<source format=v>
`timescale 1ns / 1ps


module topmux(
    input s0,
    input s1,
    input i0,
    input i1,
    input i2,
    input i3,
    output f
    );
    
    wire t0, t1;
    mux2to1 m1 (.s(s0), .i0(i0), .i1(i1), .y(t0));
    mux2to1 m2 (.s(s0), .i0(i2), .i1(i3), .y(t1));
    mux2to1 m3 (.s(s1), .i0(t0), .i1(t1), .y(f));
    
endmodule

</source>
= = = = =
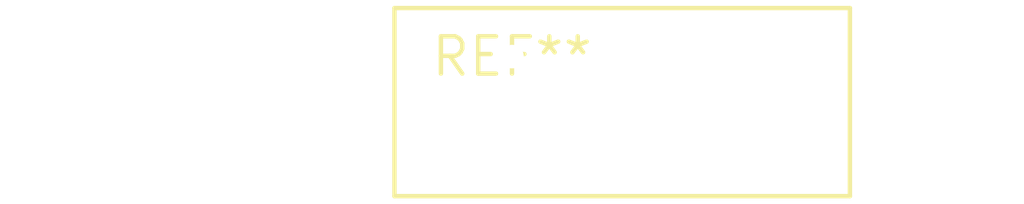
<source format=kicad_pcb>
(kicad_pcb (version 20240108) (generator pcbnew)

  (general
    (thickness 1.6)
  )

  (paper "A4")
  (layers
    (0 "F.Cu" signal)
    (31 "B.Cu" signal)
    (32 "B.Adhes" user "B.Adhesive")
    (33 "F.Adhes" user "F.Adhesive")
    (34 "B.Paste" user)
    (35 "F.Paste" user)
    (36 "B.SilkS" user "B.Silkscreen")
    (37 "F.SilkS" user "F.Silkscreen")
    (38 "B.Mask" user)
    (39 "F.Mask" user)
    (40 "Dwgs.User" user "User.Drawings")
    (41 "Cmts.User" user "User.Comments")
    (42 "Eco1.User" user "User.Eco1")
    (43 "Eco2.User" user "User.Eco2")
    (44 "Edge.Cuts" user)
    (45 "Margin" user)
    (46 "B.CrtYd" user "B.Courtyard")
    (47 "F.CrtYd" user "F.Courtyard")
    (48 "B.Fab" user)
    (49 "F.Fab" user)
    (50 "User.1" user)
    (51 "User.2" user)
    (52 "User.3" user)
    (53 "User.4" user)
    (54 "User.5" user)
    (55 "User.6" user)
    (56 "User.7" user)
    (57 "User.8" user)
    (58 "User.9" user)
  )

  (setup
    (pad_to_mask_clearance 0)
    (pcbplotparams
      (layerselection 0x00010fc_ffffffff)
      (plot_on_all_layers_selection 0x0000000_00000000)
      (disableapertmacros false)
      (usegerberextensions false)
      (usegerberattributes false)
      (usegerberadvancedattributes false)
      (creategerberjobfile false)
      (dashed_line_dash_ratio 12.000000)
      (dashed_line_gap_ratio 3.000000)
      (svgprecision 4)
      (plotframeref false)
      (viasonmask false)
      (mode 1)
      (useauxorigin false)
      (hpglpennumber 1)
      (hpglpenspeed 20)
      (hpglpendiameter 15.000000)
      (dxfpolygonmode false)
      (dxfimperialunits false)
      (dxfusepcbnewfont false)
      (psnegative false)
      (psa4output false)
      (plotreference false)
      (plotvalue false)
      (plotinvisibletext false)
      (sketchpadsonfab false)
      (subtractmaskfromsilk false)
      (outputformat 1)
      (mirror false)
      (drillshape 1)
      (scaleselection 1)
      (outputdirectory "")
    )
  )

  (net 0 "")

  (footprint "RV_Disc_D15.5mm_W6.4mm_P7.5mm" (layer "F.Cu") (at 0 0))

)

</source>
= = = = =
What you should do ▸
Pull out all lines from the listing that contain the string "SilkS".

Response area ▸
    (36 "B.SilkS" user "B.Silkscreen")
    (37 "F.SilkS" user "F.Silkscreen")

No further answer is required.